→ Assignment
Among the records below, count the lines where "割増料金を頂ける場合は受付可能です" occurs, and report that total alone.

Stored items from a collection
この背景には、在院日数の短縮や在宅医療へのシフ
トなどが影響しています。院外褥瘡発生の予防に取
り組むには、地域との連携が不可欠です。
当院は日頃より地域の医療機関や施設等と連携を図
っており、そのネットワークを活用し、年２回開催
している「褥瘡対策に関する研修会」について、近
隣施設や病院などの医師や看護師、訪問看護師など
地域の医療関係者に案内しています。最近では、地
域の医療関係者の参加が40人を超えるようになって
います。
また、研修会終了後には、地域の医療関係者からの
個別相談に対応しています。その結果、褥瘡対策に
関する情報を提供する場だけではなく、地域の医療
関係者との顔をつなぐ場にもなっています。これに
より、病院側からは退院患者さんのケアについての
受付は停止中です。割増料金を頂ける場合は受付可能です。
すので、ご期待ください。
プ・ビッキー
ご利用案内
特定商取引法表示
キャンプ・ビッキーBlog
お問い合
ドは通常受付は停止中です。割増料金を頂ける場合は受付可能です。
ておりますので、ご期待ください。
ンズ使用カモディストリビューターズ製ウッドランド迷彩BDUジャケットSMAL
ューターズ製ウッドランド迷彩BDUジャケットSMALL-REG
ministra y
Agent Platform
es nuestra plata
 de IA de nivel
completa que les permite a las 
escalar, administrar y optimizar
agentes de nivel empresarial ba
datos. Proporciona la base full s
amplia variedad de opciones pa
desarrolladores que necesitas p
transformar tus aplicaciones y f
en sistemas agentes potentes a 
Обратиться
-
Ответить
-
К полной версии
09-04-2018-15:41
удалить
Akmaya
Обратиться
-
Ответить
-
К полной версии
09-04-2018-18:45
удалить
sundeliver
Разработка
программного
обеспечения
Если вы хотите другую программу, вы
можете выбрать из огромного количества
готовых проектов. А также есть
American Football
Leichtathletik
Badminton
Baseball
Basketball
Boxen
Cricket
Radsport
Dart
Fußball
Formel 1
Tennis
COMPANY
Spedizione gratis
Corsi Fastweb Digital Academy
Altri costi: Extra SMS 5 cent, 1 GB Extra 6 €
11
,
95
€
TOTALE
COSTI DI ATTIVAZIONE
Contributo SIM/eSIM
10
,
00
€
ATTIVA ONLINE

→ Problem solution
2